With mounting fears of a no-deal Brexit and an increasingly gloomy outlook, this is a climate where pennies count.

"Only when the tide goes out do you discover who's been swimming naked," said RBS chairman Sir Howard Davies at a City event last week, using a line from billionaire investor Warren Buffett to illustrate how the market might look in a downturn.

"I plan to keep my Speedos firmly on."

CMC Markets' analyst Michael Hewson thinks bank bosses have every reason to be fearful. In his view, the European economy is pretty much "a basket case" and the banking market far too crowded.

"I'm concerned what might happen in a no-deal Brexit or escalation of US-China trade, as I don't think Europe is as prepared as it thinks given the health of the banking sector," he says.

HSBC's latest plans to cut 10,000 jobs (on top of plans unveiled over the summer to slash more than 4,000 roles) adds to an already gloomy year for Europe's bankers.

As well as sweeping job losses the sector has been tarnished by an explosive spying scandal at Credit Suisse, a legal bust-up between Santander and Andrea Orcel, the banker it hired as chief executive then changed its mind, and the unravelling of Europe's largest ever money laundering scandal at Denmark's Danske Bank.

The most drastic cost-cutting plan to take place this year has been at Deutsche Bank, which is culling 18,000 jobs.

The bank grew rapidly in the late Nineties but by 2018 was under such pressure to cut costs that it got rid of free fruit for staff.But the cuts were a long time coming.

The phrase "DB not a BB" (meaning Deutsche Bank not a Bulge Bracket [global] bank) had been circulating on social media sites for about a year, coming to fruition one morning in July when staff affected were handed a white envelope detailing their redundancy packages and told that their passes would stop working at 11am.

Those affected vowed never to join a European bank again.

Urs Rohner, president of the board of Credit Suisse (Ennio Leanza/Keystone via AP)
Urs Rohner, president of the board of Credit Suisse (Ennio Leanza/Keystone via AP)
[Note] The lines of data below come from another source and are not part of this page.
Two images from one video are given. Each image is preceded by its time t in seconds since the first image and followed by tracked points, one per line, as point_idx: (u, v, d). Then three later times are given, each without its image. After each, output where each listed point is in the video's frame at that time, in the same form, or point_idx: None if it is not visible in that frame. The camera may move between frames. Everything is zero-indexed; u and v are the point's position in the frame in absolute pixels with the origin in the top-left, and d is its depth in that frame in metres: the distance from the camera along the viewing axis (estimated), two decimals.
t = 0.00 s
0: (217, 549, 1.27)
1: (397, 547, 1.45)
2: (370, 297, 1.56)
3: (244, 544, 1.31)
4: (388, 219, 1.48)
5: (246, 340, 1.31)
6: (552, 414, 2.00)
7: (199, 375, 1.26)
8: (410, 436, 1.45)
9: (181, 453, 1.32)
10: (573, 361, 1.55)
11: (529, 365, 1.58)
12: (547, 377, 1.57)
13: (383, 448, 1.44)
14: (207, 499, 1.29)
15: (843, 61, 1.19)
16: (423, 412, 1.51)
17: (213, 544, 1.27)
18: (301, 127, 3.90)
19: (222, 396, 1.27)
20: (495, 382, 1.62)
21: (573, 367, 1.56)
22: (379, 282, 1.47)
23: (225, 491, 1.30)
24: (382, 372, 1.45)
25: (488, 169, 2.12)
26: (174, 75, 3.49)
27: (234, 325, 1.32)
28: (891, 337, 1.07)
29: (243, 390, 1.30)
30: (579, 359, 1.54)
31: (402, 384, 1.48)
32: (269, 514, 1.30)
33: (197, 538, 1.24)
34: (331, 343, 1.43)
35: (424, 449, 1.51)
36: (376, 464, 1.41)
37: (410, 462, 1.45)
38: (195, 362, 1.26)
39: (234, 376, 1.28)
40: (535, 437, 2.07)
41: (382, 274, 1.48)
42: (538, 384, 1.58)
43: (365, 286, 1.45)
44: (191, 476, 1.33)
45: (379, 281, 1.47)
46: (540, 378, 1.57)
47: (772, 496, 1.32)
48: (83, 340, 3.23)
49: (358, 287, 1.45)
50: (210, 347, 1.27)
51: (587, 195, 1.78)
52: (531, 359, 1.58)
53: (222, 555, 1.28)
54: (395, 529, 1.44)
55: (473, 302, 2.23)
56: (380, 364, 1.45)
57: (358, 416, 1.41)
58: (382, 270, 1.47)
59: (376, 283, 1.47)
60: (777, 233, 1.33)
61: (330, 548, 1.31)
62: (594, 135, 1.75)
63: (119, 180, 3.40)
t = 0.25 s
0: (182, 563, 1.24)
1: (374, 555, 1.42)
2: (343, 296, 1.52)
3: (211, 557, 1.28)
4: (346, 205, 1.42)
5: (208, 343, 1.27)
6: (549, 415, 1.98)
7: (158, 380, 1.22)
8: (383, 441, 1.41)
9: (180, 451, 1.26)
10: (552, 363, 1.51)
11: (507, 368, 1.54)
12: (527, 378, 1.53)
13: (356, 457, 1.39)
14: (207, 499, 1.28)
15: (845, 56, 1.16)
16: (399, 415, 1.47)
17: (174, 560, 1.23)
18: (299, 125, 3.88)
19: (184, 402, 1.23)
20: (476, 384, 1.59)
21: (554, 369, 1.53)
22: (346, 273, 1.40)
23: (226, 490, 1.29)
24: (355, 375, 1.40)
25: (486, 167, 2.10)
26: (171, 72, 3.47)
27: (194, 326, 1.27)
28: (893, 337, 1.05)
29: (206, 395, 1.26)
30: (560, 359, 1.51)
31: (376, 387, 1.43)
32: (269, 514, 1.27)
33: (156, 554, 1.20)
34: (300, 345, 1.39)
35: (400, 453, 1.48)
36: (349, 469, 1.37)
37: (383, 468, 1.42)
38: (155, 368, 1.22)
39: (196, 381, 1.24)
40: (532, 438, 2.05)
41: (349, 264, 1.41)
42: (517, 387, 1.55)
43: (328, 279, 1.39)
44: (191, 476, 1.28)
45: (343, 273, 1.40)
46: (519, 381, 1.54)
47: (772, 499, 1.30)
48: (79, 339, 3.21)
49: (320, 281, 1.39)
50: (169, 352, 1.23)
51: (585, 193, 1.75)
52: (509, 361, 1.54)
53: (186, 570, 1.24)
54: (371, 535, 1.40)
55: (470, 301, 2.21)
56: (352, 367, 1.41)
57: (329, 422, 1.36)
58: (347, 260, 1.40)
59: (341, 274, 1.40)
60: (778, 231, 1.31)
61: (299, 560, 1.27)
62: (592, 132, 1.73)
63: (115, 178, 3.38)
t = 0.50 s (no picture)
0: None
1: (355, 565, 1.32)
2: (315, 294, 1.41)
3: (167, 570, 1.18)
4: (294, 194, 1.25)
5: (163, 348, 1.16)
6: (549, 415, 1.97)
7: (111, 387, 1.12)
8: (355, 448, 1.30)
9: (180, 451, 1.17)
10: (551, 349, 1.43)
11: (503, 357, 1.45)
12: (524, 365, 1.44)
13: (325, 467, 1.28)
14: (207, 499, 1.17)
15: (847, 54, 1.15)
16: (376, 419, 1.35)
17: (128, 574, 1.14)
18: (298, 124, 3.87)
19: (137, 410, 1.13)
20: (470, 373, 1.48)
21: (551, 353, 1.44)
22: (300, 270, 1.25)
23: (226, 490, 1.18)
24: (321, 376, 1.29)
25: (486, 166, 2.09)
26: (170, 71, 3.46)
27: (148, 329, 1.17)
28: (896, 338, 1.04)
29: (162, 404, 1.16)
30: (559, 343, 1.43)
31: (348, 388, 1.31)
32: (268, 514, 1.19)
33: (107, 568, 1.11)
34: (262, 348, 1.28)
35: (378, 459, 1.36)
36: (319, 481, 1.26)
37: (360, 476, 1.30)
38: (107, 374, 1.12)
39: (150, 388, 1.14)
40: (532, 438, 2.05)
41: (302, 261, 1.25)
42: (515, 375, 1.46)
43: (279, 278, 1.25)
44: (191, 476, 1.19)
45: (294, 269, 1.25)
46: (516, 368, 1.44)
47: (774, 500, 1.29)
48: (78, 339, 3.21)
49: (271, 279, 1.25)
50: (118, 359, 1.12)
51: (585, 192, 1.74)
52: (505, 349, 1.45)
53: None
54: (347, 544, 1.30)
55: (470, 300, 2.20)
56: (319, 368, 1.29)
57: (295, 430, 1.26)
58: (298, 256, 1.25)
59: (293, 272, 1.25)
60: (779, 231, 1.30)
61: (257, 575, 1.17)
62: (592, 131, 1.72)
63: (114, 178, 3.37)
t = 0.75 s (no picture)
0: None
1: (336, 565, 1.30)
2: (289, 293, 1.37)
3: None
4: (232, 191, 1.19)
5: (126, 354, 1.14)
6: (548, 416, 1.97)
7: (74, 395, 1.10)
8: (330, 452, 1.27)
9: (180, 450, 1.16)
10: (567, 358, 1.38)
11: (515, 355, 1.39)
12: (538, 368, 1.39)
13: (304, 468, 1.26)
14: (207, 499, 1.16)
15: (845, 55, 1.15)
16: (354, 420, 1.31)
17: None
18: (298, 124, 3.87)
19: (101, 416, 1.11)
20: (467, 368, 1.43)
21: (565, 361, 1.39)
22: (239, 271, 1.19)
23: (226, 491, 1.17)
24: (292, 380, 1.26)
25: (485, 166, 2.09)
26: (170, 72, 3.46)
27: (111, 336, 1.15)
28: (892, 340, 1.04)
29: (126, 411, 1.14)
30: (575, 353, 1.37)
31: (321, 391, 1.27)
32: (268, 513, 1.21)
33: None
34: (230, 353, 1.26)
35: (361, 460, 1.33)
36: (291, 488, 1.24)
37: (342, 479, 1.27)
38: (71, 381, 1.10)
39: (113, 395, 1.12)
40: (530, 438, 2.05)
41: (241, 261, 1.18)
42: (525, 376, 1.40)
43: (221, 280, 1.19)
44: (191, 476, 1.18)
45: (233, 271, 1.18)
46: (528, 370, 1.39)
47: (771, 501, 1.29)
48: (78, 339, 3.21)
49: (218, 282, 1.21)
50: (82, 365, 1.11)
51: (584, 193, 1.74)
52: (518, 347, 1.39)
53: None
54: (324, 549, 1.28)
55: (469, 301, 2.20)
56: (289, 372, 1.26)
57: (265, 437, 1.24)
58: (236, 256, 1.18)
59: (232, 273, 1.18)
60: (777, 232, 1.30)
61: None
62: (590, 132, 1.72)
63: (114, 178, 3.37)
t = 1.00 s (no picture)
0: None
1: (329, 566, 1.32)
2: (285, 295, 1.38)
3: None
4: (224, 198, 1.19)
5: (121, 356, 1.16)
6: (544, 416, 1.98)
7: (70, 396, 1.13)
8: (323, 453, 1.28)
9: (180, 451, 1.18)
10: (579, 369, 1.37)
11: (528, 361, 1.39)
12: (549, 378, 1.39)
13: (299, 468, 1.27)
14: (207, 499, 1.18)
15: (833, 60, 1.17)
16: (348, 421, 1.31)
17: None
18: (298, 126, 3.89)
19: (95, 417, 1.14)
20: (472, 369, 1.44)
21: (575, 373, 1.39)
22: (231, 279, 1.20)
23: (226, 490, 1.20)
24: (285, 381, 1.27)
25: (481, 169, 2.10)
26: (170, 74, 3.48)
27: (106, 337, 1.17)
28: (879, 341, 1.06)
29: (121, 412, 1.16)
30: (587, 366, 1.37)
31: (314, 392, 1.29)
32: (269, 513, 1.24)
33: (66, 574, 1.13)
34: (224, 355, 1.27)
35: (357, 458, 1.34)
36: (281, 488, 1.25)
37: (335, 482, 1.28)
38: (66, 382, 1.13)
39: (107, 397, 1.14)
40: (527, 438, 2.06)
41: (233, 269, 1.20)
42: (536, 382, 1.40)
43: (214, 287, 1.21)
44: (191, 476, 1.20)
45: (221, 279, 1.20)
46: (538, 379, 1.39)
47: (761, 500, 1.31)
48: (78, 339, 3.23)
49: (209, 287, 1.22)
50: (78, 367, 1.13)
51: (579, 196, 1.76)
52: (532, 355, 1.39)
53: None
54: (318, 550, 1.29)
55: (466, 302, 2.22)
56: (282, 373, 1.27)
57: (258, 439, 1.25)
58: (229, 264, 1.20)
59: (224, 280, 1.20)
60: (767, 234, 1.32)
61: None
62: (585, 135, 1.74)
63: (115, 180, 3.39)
The Americans bounced back from the financial crisis far quicker than their European peers and continue to land a seat on the biggest M&A deals in Europe.
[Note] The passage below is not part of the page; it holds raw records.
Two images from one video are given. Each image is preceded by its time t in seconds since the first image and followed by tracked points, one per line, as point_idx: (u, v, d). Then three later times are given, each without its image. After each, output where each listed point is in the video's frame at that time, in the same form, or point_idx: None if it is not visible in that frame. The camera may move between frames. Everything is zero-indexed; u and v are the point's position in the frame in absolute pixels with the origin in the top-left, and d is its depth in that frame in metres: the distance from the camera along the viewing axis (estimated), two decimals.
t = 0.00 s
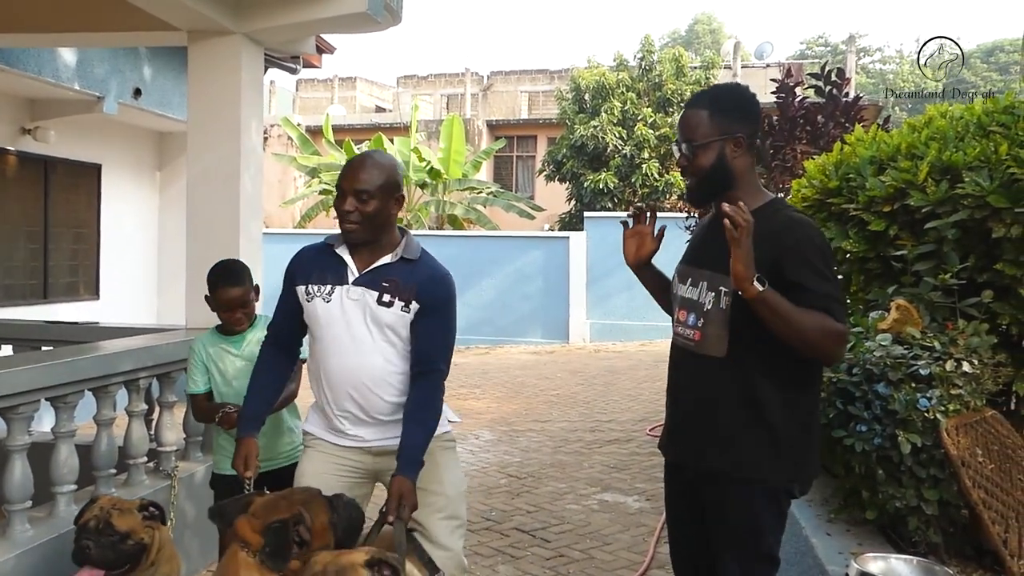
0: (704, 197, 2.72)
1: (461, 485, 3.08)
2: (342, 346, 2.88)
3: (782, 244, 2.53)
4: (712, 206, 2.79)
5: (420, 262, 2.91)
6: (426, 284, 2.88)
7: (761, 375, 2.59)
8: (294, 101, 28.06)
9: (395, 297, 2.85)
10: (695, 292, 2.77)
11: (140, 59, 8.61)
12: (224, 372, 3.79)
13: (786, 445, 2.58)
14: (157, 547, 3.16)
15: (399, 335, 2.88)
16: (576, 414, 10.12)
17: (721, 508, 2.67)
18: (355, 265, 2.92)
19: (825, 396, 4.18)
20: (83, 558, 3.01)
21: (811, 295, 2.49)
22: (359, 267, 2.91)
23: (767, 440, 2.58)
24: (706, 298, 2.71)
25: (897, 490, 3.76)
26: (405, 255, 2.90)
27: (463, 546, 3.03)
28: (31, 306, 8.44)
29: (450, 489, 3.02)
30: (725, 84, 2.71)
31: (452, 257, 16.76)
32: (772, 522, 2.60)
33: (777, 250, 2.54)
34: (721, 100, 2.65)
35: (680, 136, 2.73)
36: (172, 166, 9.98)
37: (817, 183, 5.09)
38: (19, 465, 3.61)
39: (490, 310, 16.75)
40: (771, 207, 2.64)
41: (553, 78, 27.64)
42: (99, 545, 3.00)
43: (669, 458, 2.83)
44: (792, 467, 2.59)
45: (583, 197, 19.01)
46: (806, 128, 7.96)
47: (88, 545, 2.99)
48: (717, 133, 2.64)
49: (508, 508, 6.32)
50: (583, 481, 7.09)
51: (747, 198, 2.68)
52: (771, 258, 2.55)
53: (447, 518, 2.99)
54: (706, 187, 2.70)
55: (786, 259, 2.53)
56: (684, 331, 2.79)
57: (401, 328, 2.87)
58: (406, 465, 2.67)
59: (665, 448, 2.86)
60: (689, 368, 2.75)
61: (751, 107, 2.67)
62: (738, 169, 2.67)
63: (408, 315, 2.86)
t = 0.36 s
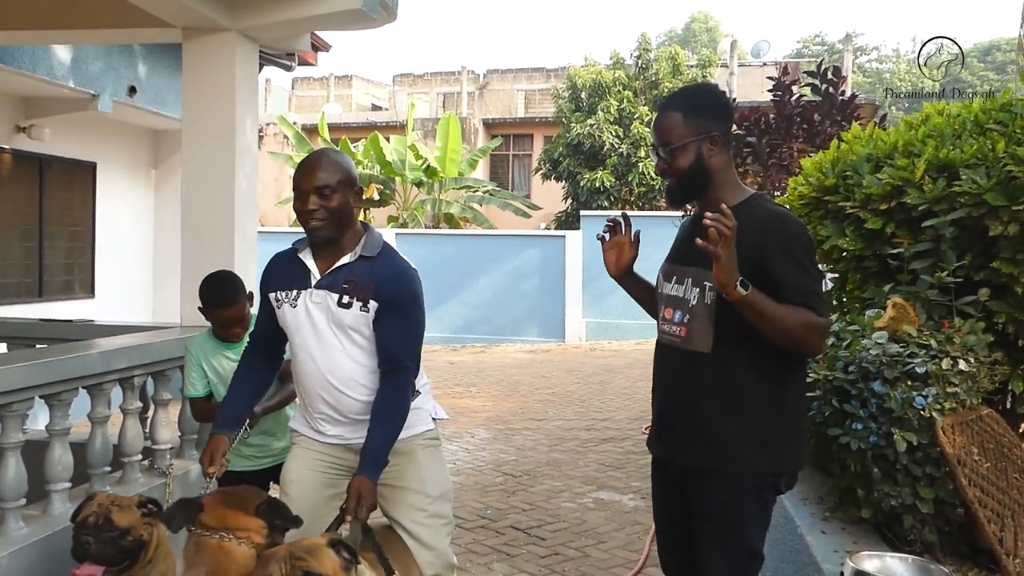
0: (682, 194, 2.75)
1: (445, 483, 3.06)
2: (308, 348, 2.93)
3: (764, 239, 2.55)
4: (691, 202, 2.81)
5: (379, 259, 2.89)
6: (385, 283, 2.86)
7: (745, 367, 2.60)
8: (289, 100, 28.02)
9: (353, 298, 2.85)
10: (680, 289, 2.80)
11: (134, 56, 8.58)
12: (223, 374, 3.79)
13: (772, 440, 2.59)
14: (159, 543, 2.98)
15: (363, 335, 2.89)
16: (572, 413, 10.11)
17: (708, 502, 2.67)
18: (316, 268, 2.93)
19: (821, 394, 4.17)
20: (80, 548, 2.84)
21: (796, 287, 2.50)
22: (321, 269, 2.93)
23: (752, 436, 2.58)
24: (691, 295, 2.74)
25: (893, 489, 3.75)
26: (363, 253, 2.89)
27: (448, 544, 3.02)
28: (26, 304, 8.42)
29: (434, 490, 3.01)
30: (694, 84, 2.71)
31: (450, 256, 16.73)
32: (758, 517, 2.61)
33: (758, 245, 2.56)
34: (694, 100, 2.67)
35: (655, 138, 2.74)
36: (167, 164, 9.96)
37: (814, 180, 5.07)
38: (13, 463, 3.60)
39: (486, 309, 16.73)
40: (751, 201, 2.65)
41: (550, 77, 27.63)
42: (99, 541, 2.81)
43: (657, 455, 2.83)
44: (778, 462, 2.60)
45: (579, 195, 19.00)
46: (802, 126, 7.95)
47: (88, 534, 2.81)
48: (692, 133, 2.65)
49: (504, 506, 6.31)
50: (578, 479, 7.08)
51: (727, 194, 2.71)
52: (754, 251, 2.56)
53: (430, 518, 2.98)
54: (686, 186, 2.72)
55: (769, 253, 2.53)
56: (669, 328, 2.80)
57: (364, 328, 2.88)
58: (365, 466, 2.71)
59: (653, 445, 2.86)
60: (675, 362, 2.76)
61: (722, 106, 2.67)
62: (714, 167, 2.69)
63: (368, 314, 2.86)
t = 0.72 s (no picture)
0: (670, 186, 2.73)
1: (445, 482, 3.05)
2: (317, 338, 2.93)
3: (751, 232, 2.54)
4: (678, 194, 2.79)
5: (390, 248, 2.91)
6: (397, 271, 2.87)
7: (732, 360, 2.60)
8: (287, 95, 27.95)
9: (366, 286, 2.86)
10: (668, 282, 2.77)
11: (130, 51, 8.54)
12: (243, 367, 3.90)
13: (760, 436, 2.59)
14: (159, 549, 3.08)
15: (374, 324, 2.89)
16: (570, 408, 10.10)
17: (696, 498, 2.67)
18: (328, 257, 2.96)
19: (818, 388, 4.13)
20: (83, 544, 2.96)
21: (779, 286, 2.47)
22: (332, 258, 2.96)
23: (740, 430, 2.59)
24: (679, 288, 2.71)
25: (891, 483, 3.75)
26: (376, 242, 2.92)
27: (447, 543, 3.00)
28: (23, 300, 8.40)
29: (434, 489, 3.00)
30: (690, 77, 2.71)
31: (448, 250, 16.70)
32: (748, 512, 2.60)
33: (745, 240, 2.55)
34: (690, 92, 2.66)
35: (650, 130, 2.75)
36: (164, 159, 9.93)
37: (811, 174, 5.04)
38: (9, 458, 3.57)
39: (485, 304, 16.72)
40: (740, 196, 2.65)
41: (547, 71, 27.58)
42: (105, 533, 2.94)
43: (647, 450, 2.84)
44: (768, 457, 2.60)
45: (577, 190, 18.97)
46: (800, 120, 7.93)
47: (89, 523, 2.96)
48: (686, 124, 2.65)
49: (501, 501, 6.30)
50: (577, 474, 7.08)
51: (716, 188, 2.69)
52: (743, 247, 2.56)
53: (429, 517, 2.97)
54: (677, 178, 2.69)
55: (756, 249, 2.52)
56: (658, 320, 2.81)
57: (376, 316, 2.88)
58: (374, 453, 2.73)
59: (643, 440, 2.87)
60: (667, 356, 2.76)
61: (720, 99, 2.67)
62: (706, 160, 2.68)
63: (381, 303, 2.86)
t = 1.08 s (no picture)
0: (653, 186, 2.74)
1: (451, 478, 3.04)
2: (333, 326, 2.93)
3: (742, 231, 2.53)
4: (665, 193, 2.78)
5: (420, 243, 2.92)
6: (426, 266, 2.89)
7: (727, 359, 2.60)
8: (284, 91, 27.92)
9: (392, 279, 2.86)
10: (659, 282, 2.74)
11: (127, 46, 8.51)
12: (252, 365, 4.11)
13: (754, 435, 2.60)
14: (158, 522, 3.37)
15: (393, 317, 2.88)
16: (568, 403, 10.11)
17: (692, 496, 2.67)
18: (357, 245, 2.96)
19: (817, 382, 4.14)
20: (106, 523, 3.14)
21: (769, 288, 2.46)
22: (361, 246, 2.95)
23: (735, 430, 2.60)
24: (669, 289, 2.69)
25: (889, 479, 3.76)
26: (407, 236, 2.92)
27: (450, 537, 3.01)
28: (20, 297, 8.40)
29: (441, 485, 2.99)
30: (667, 77, 2.70)
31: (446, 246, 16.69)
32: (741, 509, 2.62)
33: (736, 241, 2.54)
34: (664, 92, 2.66)
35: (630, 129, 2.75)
36: (161, 155, 9.91)
37: (809, 169, 5.02)
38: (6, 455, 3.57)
39: (482, 300, 16.72)
40: (726, 194, 2.64)
41: (545, 67, 27.54)
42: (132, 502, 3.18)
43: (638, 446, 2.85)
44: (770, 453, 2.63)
45: (575, 186, 18.95)
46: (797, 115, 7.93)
47: (111, 501, 3.15)
48: (662, 125, 2.65)
49: (500, 497, 6.31)
50: (575, 470, 7.08)
51: (701, 185, 2.67)
52: (735, 248, 2.54)
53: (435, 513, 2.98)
54: (656, 178, 2.70)
55: (746, 249, 2.51)
56: (649, 321, 2.79)
57: (396, 310, 2.87)
58: (379, 441, 2.72)
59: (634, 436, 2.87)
60: (658, 357, 2.74)
61: (698, 97, 2.66)
62: (687, 159, 2.67)
63: (406, 298, 2.87)
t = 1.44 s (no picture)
0: (642, 189, 2.75)
1: (442, 475, 3.04)
2: (302, 335, 2.92)
3: (732, 234, 2.51)
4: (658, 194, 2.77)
5: (368, 234, 2.90)
6: (377, 257, 2.85)
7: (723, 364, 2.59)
8: (283, 87, 27.89)
9: (347, 277, 2.85)
10: (654, 286, 2.74)
11: (125, 42, 8.49)
12: (245, 354, 4.32)
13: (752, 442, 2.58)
14: (153, 502, 3.41)
15: (357, 315, 2.87)
16: (566, 400, 10.11)
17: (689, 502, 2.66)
18: (305, 253, 2.95)
19: (814, 380, 4.13)
20: (109, 504, 3.17)
21: (761, 293, 2.44)
22: (310, 253, 2.95)
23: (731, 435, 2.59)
24: (662, 293, 2.70)
25: (886, 476, 3.76)
26: (352, 230, 2.91)
27: (442, 536, 3.01)
28: (19, 292, 8.39)
29: (430, 483, 2.98)
30: (658, 74, 2.68)
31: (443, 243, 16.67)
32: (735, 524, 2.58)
33: (725, 243, 2.53)
34: (651, 93, 2.64)
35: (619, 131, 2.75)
36: (159, 151, 9.90)
37: (807, 166, 5.01)
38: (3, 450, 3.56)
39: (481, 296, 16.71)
40: (722, 194, 2.61)
41: (544, 63, 27.51)
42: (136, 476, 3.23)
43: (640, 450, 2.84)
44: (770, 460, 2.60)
45: (574, 182, 18.95)
46: (796, 112, 7.93)
47: (110, 481, 3.19)
48: (644, 126, 2.64)
49: (497, 494, 6.31)
50: (572, 466, 7.08)
51: (695, 185, 2.66)
52: (724, 251, 2.53)
53: (426, 510, 2.97)
54: (642, 178, 2.71)
55: (737, 251, 2.49)
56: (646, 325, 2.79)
57: (358, 307, 2.86)
58: (357, 440, 2.71)
59: (637, 442, 2.87)
60: (655, 362, 2.75)
61: (690, 99, 2.65)
62: (673, 161, 2.65)
63: (364, 291, 2.85)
JP Morgan, Goldman Sachs, Citigroup, Morgan Stanley and Bank of America Merrill Lynch - an all-American line-up - have raked in the most money in Europe, the Middle East and Africa for the year to date, according to Dealogic.

JP Morgan, which reported a profit of $9.6b (£7.6b) for the second quarter, is kicking off the third-quarter results season this week, ahead of what analysts expect will be a "moderately grim" set of numbers for UK banks later this month.

Richard Hoar, who is responsible for banking moves at headhunter Goodman Masson, says it has been particularly difficult to get anyone to move jobs this year given the growing uncertainty surrounding Brexit and the rising threat of redundancy.

His firm is now looking to open an office in Frankfurt."Nobody wants to be the last person on the chess board," he says. "People are saying they're nervous about the state of banking generally."